Lepas dari Perangkap Negativitas dalam Kepemimpinan

Sep 23, 2025 6 Min Read
Wanita Menegur Dua Rekan Kerja Di Kantor
Sumber:

Antoni Shkraba Studio, Pexels

Banyak orang percaya bahwa kita melihat dunia dengan kacamata berwarna merah muda. Namun kenyataannya berbeda. Lebih tepatnya, seolah kita mengenakan kacamata hitam pekat yang menutupi sebagian besar cahaya matahari, atau dalam analogi ini, sisi positif kehidupan.

Masalah dimulai dari negativity bias. Ini adalah kecenderungan untuk lebih memperhatikan, mempelajari, dan menggunakan informasi negatif dibandingkan informasi positif. Para psikolog menjelaskan bahwa hal ini berasal dari masa ketika manusia hidup di padang savana dan harus selalu waspada terhadap ancaman. Mengawasi harimau yang bersembunyi di dekat sumber air jauh lebih penting dibandingkan memperhatikan pohon buah yang tersedia.

Negativity bias masih terus ada hingga kini, hanya dalam bentuk yang berbeda. Contoh nyata adalah lebih dari 90% berita yang kita konsumsi bernada negatif, padahal banyak hal baik juga terjadi di dunia. Mengapa demikian? Kembali lagi pada analogi harimau tadi.

Entri yang ditampilkan:

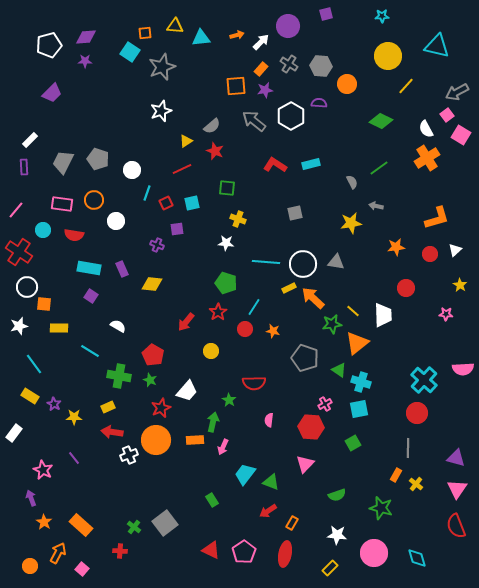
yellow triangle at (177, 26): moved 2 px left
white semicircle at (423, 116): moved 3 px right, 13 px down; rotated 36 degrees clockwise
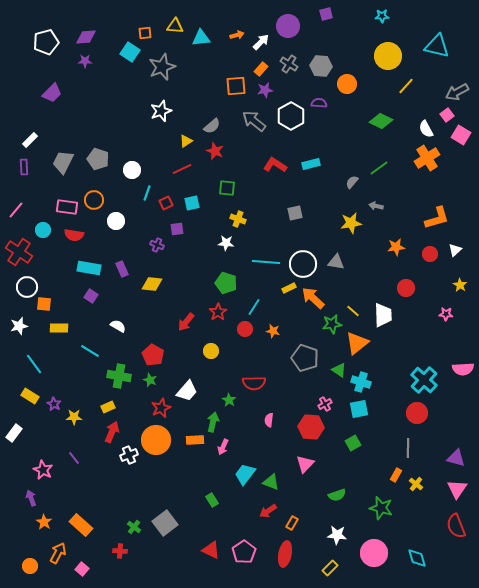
white pentagon at (49, 45): moved 3 px left, 3 px up
gray semicircle at (352, 182): rotated 112 degrees counterclockwise
pink rectangle at (62, 204): moved 5 px right, 3 px down
red arrow at (112, 432): rotated 105 degrees clockwise
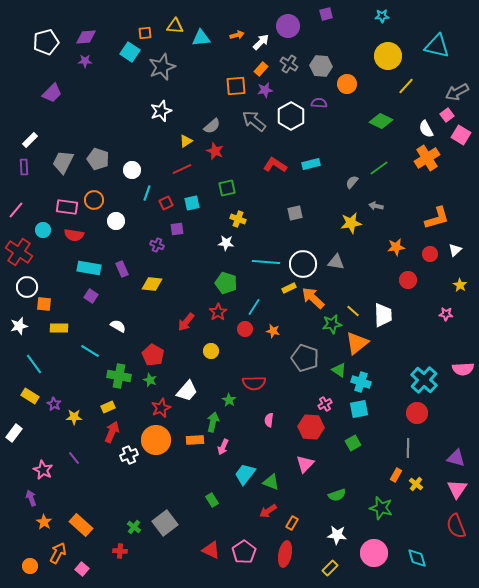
green square at (227, 188): rotated 18 degrees counterclockwise
red circle at (406, 288): moved 2 px right, 8 px up
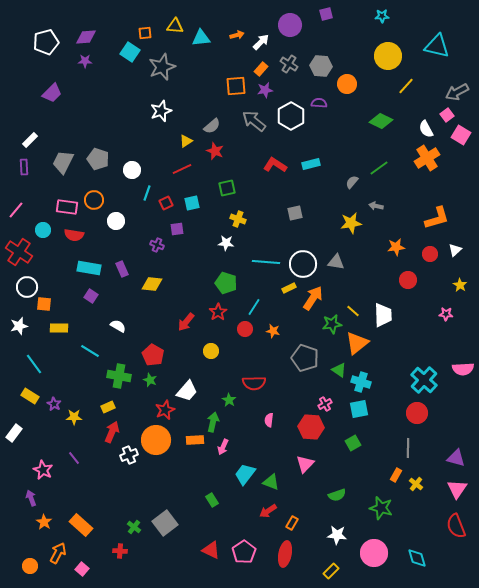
purple circle at (288, 26): moved 2 px right, 1 px up
orange arrow at (313, 298): rotated 80 degrees clockwise
red star at (161, 408): moved 4 px right, 2 px down
yellow rectangle at (330, 568): moved 1 px right, 3 px down
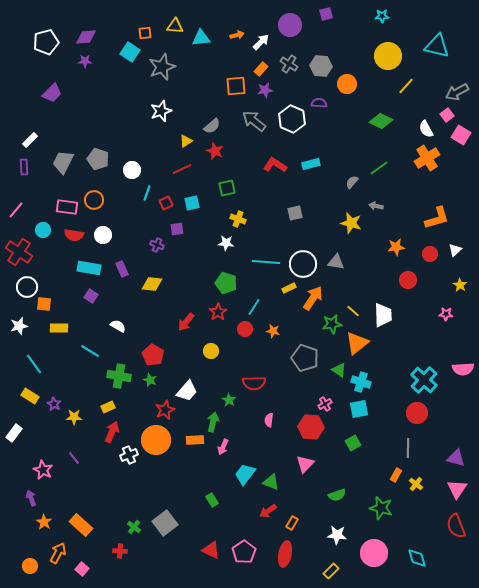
white hexagon at (291, 116): moved 1 px right, 3 px down; rotated 8 degrees counterclockwise
white circle at (116, 221): moved 13 px left, 14 px down
yellow star at (351, 223): rotated 25 degrees clockwise
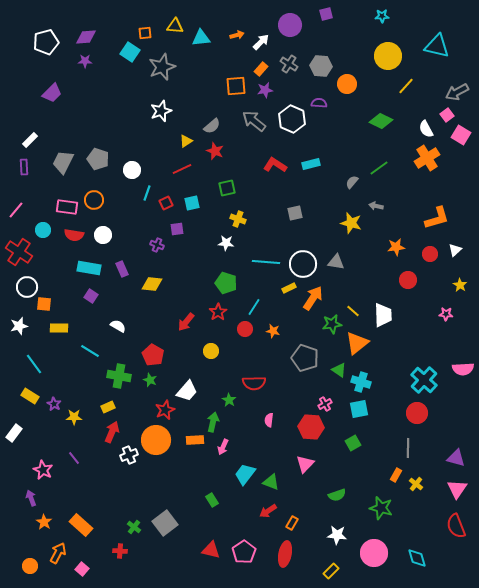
red triangle at (211, 550): rotated 12 degrees counterclockwise
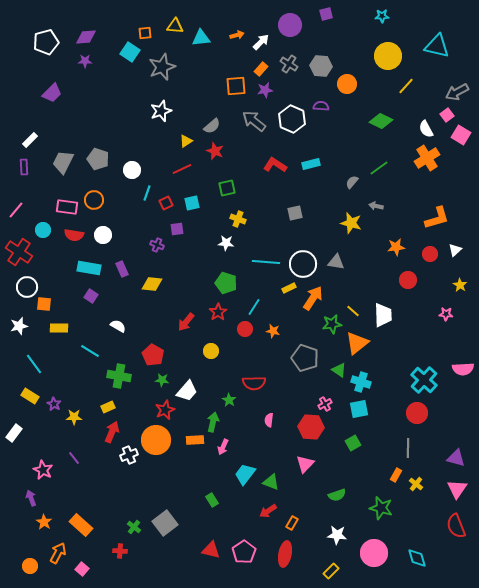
purple semicircle at (319, 103): moved 2 px right, 3 px down
green star at (150, 380): moved 12 px right; rotated 16 degrees counterclockwise
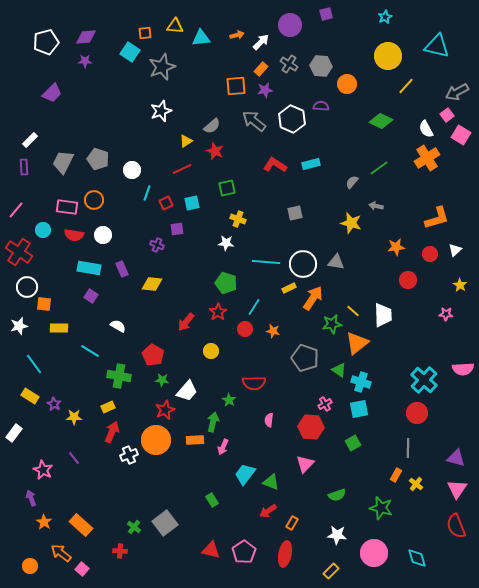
cyan star at (382, 16): moved 3 px right, 1 px down; rotated 24 degrees counterclockwise
orange arrow at (58, 553): moved 3 px right; rotated 80 degrees counterclockwise
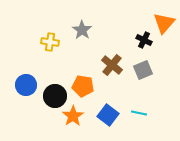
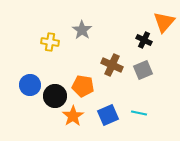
orange triangle: moved 1 px up
brown cross: rotated 15 degrees counterclockwise
blue circle: moved 4 px right
blue square: rotated 30 degrees clockwise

Permintaan A: Menurut teks tentang negativity bias, berapa persen berita yang kita konsumsi bernada negatif?
Permintaan B: Ketik ulang bagian teks tentang negativity bias mulai dari "Lepas dari Perangkap" sampai "buah yang tersedia.".
Daftar tersebut merupakan bahan terpisah dari teks tentang negativity bias.

Keluaran lengkap A: Lebih dari 90% berita yang kita konsumsi bernada negatif.

Keluaran lengkap B:
Lepas dari Perangkap Negativitas dalam Kepemimpinan

Sep 23, 2025 6 Min Read
Wanita Menegur Dua Rekan Kerja Di Kantor
Sumber:

Antoni Shkraba Studio, Pexels

Banyak orang percaya bahwa kita melihat dunia dengan kacamata berwarna merah muda. Namun kenyataannya berbeda. Lebih tepatnya, seolah kita mengenakan kacamata hitam pekat yang menutupi sebagian besar cahaya matahari, atau dalam analogi ini, sisi positif kehidupan.

Masalah dimulai dari negativity bias. Ini adalah kecenderungan untuk lebih memperhatikan, mempelajari, dan menggunakan informasi negatif dibandingkan informasi positif. Para psikolog menjelaskan bahwa hal ini berasal dari masa ketika manusia hidup di padang savana dan harus selalu waspada terhadap ancaman. Mengawasi harimau yang bersembunyi di dekat sumber air jauh lebih penting dibandingkan memperhatikan pohon buah yang tersedia.